- _YOUR ASSIGNMENT_
Return each record shown beneath, word for word.

^^^^

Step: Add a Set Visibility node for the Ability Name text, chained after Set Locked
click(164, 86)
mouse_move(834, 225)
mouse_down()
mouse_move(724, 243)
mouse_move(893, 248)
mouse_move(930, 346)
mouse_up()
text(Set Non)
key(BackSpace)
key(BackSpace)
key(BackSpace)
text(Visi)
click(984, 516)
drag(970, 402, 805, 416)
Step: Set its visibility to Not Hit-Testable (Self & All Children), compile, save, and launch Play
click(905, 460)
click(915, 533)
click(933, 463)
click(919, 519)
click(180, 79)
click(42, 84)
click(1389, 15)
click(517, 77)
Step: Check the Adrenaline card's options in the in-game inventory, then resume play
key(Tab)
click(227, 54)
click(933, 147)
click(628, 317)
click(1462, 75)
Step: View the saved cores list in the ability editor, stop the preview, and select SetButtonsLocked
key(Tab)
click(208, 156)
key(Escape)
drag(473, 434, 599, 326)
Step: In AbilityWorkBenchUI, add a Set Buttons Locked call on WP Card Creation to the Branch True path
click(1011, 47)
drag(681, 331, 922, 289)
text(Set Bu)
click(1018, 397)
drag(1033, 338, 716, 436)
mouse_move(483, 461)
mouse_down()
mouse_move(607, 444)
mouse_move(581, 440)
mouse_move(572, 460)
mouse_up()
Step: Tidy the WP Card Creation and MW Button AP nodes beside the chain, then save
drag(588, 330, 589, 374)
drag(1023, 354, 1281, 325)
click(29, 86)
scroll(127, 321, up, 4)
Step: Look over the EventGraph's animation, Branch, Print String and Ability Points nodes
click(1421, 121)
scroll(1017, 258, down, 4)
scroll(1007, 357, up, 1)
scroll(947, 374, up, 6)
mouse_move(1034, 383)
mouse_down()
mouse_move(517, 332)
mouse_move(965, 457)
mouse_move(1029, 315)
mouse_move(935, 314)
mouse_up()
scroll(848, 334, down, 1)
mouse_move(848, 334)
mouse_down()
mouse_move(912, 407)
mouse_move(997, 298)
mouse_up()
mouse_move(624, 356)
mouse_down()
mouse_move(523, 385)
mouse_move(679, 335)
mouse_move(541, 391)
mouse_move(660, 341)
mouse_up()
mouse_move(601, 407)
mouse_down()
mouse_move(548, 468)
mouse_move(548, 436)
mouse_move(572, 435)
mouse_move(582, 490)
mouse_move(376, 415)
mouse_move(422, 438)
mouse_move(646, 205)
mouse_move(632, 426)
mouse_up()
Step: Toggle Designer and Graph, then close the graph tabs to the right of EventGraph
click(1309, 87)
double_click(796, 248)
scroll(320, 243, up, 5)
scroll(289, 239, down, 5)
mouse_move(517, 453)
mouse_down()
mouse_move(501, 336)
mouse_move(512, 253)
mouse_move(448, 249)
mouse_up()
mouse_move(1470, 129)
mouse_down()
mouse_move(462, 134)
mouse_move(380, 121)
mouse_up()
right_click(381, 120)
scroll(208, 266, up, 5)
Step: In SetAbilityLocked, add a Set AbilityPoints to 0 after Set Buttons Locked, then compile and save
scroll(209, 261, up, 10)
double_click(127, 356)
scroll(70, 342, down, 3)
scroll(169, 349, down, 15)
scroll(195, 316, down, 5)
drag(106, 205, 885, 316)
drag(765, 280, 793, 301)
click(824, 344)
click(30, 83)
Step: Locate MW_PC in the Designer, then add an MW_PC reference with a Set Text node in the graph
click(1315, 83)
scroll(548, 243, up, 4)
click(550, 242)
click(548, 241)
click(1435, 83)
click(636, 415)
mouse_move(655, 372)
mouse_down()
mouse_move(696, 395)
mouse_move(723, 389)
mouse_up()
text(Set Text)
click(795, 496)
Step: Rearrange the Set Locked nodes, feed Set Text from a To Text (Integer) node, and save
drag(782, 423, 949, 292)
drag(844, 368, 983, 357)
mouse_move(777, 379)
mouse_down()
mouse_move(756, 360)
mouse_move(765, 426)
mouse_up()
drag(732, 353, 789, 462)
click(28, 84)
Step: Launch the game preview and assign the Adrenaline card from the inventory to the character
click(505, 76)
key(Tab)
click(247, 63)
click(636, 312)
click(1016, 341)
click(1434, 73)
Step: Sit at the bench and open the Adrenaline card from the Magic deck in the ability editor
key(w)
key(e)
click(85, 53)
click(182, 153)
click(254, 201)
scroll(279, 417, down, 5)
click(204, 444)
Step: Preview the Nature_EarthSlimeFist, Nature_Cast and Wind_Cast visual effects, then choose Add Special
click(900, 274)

^^^^

- _FINISHED EXERCISE_
Step: Add a Set Visibility node for the Ability Name text, chained after Set Locked
click(164, 86)
mouse_move(834, 225)
mouse_down()
mouse_move(724, 243)
mouse_move(893, 248)
mouse_move(930, 346)
mouse_up()
text(Set Non)
key(BackSpace)
key(BackSpace)
key(BackSpace)
text(Visi)
click(984, 516)
drag(970, 402, 805, 416)
Step: Set its visibility to Not Hit-Testable (Self & All Children), compile, save, and launch Play
click(905, 460)
click(915, 533)
click(933, 463)
click(919, 519)
click(180, 79)
click(42, 84)
click(1389, 15)
click(517, 77)
Step: Check the Adrenaline card's options in the in-game inventory, then resume play
key(Tab)
click(227, 54)
click(933, 147)
click(628, 317)
click(1462, 75)
Step: View the saved cores list in the ability editor, stop the preview, and select SetButtonsLocked
key(Tab)
click(208, 156)
key(Escape)
drag(473, 434, 599, 326)
Step: In AbilityWorkBenchUI, add a Set Buttons Locked call on WP Card Creation to the Branch True path
click(1011, 47)
drag(681, 331, 922, 289)
text(Set Bu)
click(1018, 397)
drag(1033, 338, 716, 436)
mouse_move(483, 461)
mouse_down()
mouse_move(607, 444)
mouse_move(581, 440)
mouse_move(572, 460)
mouse_up()
Step: Tidy the WP Card Creation and MW Button AP nodes beside the chain, then save
drag(588, 330, 589, 374)
drag(1023, 354, 1281, 325)
click(29, 86)
scroll(127, 321, up, 4)
Step: Look over the EventGraph's animation, Branch, Print String and Ability Points nodes
click(1421, 121)
scroll(1017, 258, down, 4)
scroll(1007, 357, up, 1)
scroll(947, 374, up, 6)
mouse_move(1034, 383)
mouse_down()
mouse_move(517, 332)
mouse_move(965, 457)
mouse_move(1029, 315)
mouse_move(935, 314)
mouse_up()
scroll(848, 334, down, 1)
mouse_move(848, 334)
mouse_down()
mouse_move(912, 407)
mouse_move(997, 298)
mouse_up()
mouse_move(624, 356)
mouse_down()
mouse_move(523, 385)
mouse_move(679, 335)
mouse_move(541, 391)
mouse_move(660, 341)
mouse_up()
mouse_move(601, 407)
mouse_down()
mouse_move(548, 468)
mouse_move(548, 436)
mouse_move(572, 435)
mouse_move(582, 490)
mouse_move(376, 415)
mouse_move(422, 438)
mouse_move(646, 205)
mouse_move(632, 426)
mouse_up()
Step: Toggle Designer and Graph, then close the graph tabs to the right of EventGraph
click(1309, 87)
double_click(796, 248)
scroll(320, 243, up, 5)
scroll(289, 239, down, 5)
mouse_move(517, 453)
mouse_down()
mouse_move(501, 336)
mouse_move(512, 253)
mouse_move(448, 249)
mouse_up()
mouse_move(1470, 129)
mouse_down()
mouse_move(462, 134)
mouse_move(380, 121)
mouse_up()
right_click(381, 120)
scroll(208, 266, up, 5)
Step: In SetAbilityLocked, add a Set AbilityPoints to 0 after Set Buttons Locked, then compile and save
scroll(209, 261, up, 10)
double_click(127, 356)
scroll(70, 342, down, 3)
scroll(169, 349, down, 15)
scroll(195, 316, down, 5)
drag(106, 205, 885, 316)
drag(765, 280, 793, 301)
click(824, 344)
click(30, 83)
Step: Locate MW_PC in the Designer, then add an MW_PC reference with a Set Text node in the graph
click(1315, 83)
scroll(548, 243, up, 4)
click(550, 242)
click(548, 241)
click(1435, 83)
click(636, 415)
mouse_move(655, 372)
mouse_down()
mouse_move(696, 395)
mouse_move(723, 389)
mouse_up()
text(Set Text)
click(795, 496)
Step: Rearrange the Set Locked nodes, feed Set Text from a To Text (Integer) node, and save
drag(782, 423, 949, 292)
drag(844, 368, 983, 357)
mouse_move(777, 379)
mouse_down()
mouse_move(756, 360)
mouse_move(765, 426)
mouse_up()
drag(732, 353, 789, 462)
click(28, 84)
Step: Launch the game preview and assign the Adrenaline card from the inventory to the character
click(505, 76)
key(Tab)
click(247, 63)
click(636, 312)
click(1016, 341)
click(1434, 73)
Step: Sit at the bench and open the Adrenaline card from the Magic deck in the ability editor
key(w)
key(e)
click(85, 53)
click(182, 153)
click(254, 201)
scroll(279, 417, down, 5)
click(204, 444)
Step: Preview the Nature_EarthSlimeFist, Nature_Cast and Wind_Cast visual effects, then choose Add Special
click(900, 274)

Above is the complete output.